• _EXERCISE BRIEF_
Copy out, word for word, the full plot summary below about Nemo and the sinking of the Nautilus.

[Opening DOCUMENT TEXT section]

Nemo's daughter Mara and Pierre become mutually attracted to each other. An accident destroys Pierre's right hand, and Nemo replaces it with a mechanical hand similar to his own.

The US Navy locates Nemo's base by a concentrated area of sightings of the Nautilus. The Abraham Lincoln, with Thierry Aronnax aboard, sails there.

Damage caused by Ned Land (killing him in the process) and torpedoes fired downwards by the Abraham Lincoln, force the Nautilus to surface. The Nautilus's crew come out on deck and are summarily machine-gunned by the Abraham Lincoln's deck-mounted Gatling guns. Mara and some others escape in one of the Nautilus's diving bells, but Mara is picked up and held prisoner aboard the Abraham Lincoln. Thierry Aronnax boards the Nautilus and shoots Nemo on sight. After a final confrontation between Pierre and his father on the deck of the Nautilus, Nemo, before dying, activates a switch in his mechanical hand causing the Nautilus to explode, destroying the Abraham Lincoln as well.

[Closing DOCUMENT TEXT section]
[Opening PROVIDED DATA section]

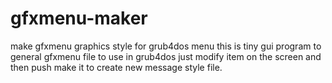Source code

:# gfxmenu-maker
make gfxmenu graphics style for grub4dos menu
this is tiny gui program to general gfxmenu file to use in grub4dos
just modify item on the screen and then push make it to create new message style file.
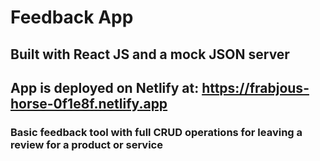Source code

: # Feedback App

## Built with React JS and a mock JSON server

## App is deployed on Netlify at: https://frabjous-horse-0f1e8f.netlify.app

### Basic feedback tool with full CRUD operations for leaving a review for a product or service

[Closing PROVIDED DATA section]
[Opening PROVIDED DATA section]

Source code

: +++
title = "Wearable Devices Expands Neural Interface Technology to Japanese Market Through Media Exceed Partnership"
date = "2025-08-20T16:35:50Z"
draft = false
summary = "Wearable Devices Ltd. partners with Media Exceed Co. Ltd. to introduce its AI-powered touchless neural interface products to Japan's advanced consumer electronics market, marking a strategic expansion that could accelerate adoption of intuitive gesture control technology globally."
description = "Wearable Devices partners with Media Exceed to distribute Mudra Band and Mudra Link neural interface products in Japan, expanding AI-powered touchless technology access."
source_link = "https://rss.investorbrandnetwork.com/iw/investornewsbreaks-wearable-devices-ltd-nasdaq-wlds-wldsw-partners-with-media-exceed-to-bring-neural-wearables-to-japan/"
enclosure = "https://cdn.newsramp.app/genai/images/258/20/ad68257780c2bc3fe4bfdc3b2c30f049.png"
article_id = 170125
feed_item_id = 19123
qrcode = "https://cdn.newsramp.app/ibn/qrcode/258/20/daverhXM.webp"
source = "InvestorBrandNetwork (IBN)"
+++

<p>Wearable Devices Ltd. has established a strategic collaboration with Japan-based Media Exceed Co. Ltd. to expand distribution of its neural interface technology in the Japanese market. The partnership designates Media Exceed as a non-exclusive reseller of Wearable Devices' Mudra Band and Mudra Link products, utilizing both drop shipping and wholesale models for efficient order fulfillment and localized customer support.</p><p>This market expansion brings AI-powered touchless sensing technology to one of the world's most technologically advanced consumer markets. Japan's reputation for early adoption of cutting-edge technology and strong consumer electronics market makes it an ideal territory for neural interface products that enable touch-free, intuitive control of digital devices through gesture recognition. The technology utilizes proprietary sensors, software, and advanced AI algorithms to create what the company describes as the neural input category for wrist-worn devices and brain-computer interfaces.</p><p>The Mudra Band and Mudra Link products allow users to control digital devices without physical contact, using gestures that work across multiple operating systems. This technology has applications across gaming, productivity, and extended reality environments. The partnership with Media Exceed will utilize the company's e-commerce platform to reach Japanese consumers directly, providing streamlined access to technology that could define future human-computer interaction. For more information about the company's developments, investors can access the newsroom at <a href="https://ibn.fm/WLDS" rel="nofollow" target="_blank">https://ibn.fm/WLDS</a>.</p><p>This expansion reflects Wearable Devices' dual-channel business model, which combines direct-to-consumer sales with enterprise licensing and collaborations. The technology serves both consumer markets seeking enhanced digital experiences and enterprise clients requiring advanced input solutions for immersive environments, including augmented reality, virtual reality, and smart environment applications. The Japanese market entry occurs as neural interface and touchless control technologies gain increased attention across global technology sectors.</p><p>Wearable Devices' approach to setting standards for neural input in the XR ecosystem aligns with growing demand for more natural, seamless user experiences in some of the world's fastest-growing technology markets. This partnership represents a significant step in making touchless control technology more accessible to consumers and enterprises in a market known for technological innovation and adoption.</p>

[Closing PROVIDED DATA section]

• _ANSWER TO THE EXERCISE_
Nemo's daughter Mara and Pierre become mutually attracted to each other. An accident destroys Pierre's right hand, and Nemo replaces it with a mechanical hand similar to his own.

The US Navy locates Nemo's base by a concentrated area of sightings of the Nautilus. The Abraham Lincoln, with Thierry Aronnax aboard, sails there.

Damage caused by Ned Land (killing him in the process) and torpedoes fired downwards by the Abraham Lincoln, force the Nautilus to surface. The Nautilus's crew come out on deck and are summarily machine-gunned by the Abraham Lincoln's deck-mounted Gatling guns. Mara and some others escape in one of the Nautilus's diving bells, but Mara is picked up and held prisoner aboard the Abraham Lincoln. Thierry Aronnax boards the Nautilus and shoots Nemo on sight. After a final confrontation between Pierre and his father on the deck of the Nautilus, Nemo, before dying, activates a switch in his mechanical hand causing the Nautilus to explode, destroying the Abraham Lincoln as well.